Halaman

Rabu, 11 November 2009

pohon karet

Mungkin gue akan terlihat seperti pohon karet sekarang kalau gue ngga ketemu dengan Lushka. Udah sih, cuma mungkin sekarang ngga akan sebegitu menyedihkannya bentuknya kayak pohon karet tua yang udah diperas habis karetnya selama bertahun-tahun. Disayat, dipanen, mengering lagi lukanya, terus disayat lagi, dipanen lagi, dikeringkan lagi lukanya, dan begitu seterusnya..terbayang mungkin kalau gue ngga menahan diri, orang-orang bisa memandang gue seperti cara gue memandang pohon karet ini. Iba.

Kalau aja panen karet yang keluar dari tubuh gue bisa diperjual belikan kayak pohon itu. Dikumpulkan ke dalam botol-botol plastik aqua dan disumbangkan ke Palang merah. Padahal orang-orang banyak yang sibuk mengumpulkan karetnya ke dalam kantong-kantong untuk tujuan mulia. Rasanya kayak cowok-cowok yang masturbasi setiap hari padahal sperma-sperma yang keluar dari mereka itu adalah calon-calon bayi yang bisa jadi seorang manusia.

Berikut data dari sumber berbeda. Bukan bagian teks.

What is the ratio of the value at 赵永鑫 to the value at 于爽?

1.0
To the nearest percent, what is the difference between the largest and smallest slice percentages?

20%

Lihat tangan cacat gue....bangga kah gue? Ngga. Gue malu. Terkadang bahkan rasanya ingin memotong tangan sendiri atau mengamplas hingga putih semua. Go seek for help, girls. Ternyata masih ada jalan keluar lain...

1 komentar:

Sinyo mengatakan...

Jika engkau tidak menangis sampai meneteskan air mata,engkau tidak mengenal tawa.

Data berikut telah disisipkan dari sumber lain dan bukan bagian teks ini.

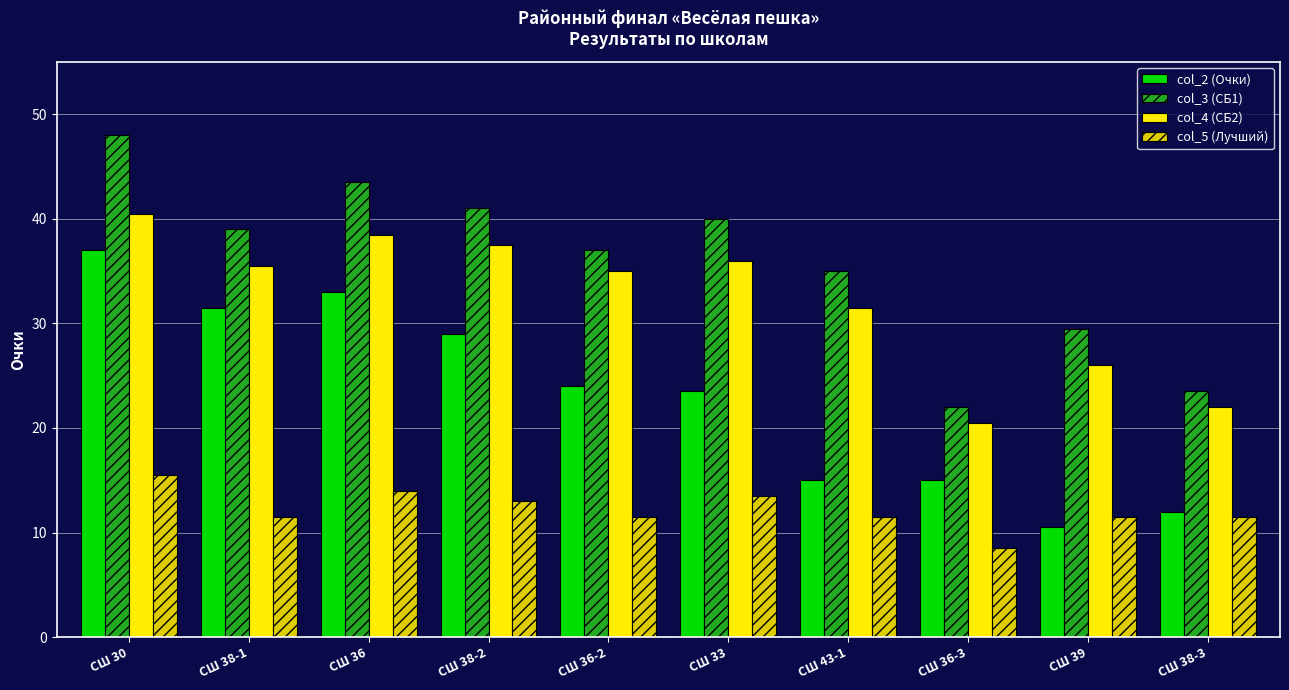

What is the sum of the col_5 (Лучший) values at СШ 30 and СШ 36?

29.5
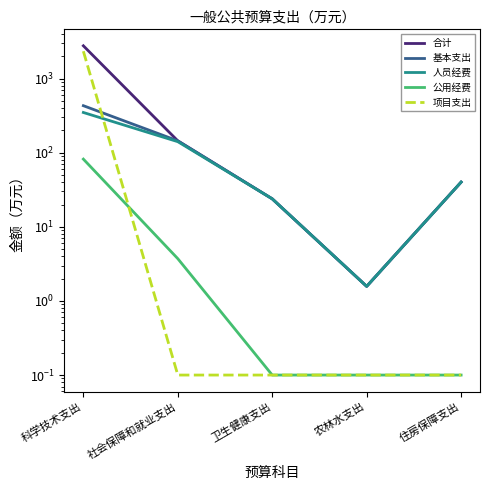

Which series has the largest total across all categories?

合计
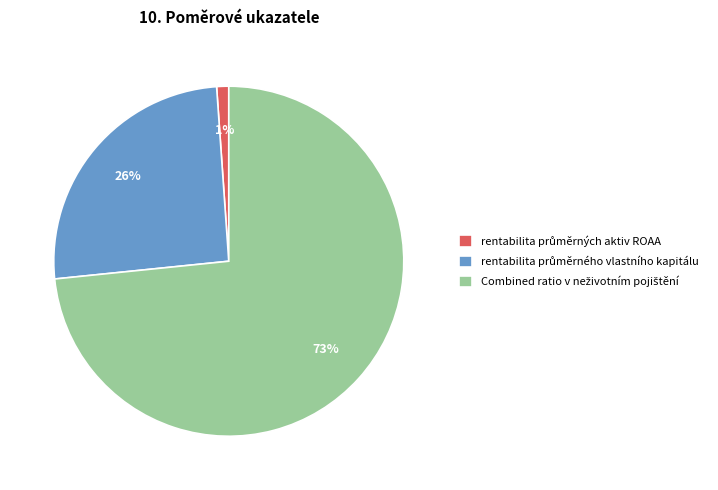

To the nearest percent, what is the difference between the largest and smallest slice percentages?

72%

Jika engkau tidak mengenal pahit getir kegagalan, engkau tidak mengenal hakikat keberhasilan.

Jika engkau tidak menderita, engkau tidak menghargai enaknya kehidupan.

Jika pikiranmu hampa dari keraguan, berarti ia juga hampa dari pemikiran.

Jika ketakutan tidak menguncangmu, engkau tidak mengenal keberanian.

Jika engkau tidak salah, engkau tidak menghargai indahnya pengalaman.

Jika engkau tidak merasakan pahitnya keraguan dan penderitaan, engkau tidak menghargai nikmatnya kenyamanan dan ketenangan.